Job:
Render the lines from the one containing "Anzeige schalten?" through the one containing "DÉPLACEMENT", both included, as a JSON list of strings with one string per line and blank lines left out.

☆ ☆ ☆

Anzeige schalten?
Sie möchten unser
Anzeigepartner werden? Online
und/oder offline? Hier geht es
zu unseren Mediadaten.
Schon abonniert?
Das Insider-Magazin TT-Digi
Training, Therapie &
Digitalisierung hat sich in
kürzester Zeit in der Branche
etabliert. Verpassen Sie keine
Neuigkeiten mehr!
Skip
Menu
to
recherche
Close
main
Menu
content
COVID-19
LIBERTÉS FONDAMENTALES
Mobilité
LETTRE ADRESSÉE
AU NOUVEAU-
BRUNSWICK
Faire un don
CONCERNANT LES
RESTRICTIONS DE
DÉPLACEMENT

☆ ☆ ☆

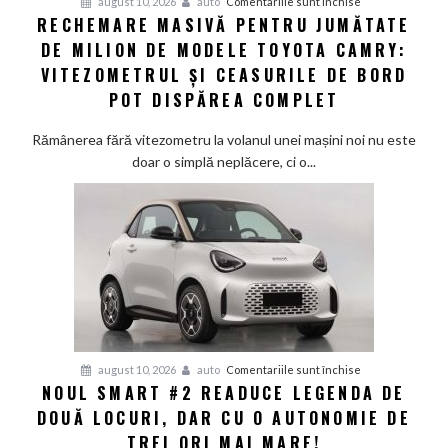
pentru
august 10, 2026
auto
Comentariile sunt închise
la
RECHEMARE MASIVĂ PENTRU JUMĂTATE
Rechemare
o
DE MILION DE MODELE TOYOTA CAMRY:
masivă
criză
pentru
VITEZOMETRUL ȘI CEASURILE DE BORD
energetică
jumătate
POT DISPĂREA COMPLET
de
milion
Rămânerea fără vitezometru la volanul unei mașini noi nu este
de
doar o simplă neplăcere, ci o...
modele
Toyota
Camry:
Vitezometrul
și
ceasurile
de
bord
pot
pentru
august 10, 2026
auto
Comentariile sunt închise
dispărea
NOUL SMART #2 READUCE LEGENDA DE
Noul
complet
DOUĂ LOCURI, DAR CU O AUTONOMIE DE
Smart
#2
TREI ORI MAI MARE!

☆ ☆ ☆

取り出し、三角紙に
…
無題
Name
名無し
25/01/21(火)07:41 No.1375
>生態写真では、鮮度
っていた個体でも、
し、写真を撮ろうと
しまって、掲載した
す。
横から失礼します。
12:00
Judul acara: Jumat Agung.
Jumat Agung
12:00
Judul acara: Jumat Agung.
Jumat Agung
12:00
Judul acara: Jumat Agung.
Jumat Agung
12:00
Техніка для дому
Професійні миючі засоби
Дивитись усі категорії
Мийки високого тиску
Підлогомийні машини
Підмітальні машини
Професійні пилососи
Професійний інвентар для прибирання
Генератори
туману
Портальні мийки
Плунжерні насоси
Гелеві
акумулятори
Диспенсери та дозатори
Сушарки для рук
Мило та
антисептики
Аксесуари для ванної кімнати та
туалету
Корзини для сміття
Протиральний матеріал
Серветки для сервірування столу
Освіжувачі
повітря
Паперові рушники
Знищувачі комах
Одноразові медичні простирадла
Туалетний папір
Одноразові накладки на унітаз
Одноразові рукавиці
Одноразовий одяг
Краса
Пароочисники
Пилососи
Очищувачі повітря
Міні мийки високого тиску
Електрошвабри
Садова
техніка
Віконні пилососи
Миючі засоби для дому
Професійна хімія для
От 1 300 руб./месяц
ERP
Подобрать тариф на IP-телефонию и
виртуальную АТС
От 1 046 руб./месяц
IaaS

☆ ☆ ☆

Result of the task:
[
  "Anzeige schalten?",
  "Sie möchten unser",
  "Anzeigepartner werden? Online",
  "und/oder offline? Hier geht es",
  "zu unseren Mediadaten.",
  "Schon abonniert?",
  "Das Insider-Magazin TT-Digi",
  "Training, Therapie &",
  "Digitalisierung hat sich in",
  "kürzester Zeit in der Branche",
  "etabliert. Verpassen Sie keine",
  "Neuigkeiten mehr!",
  "Skip",
  "Menu",
  "to",
  "recherche",
  "Close",
  "main",
  "Menu",
  "content",
  "COVID-19",
  "LIBERTÉS FONDAMENTALES",
  "Mobilité",
  "LETTRE ADRESSÉE",
  "AU NOUVEAU-",
  "BRUNSWICK",
  "Faire un don",
  "CONCERNANT LES",
  "RESTRICTIONS DE",
  "DÉPLACEMENT"
]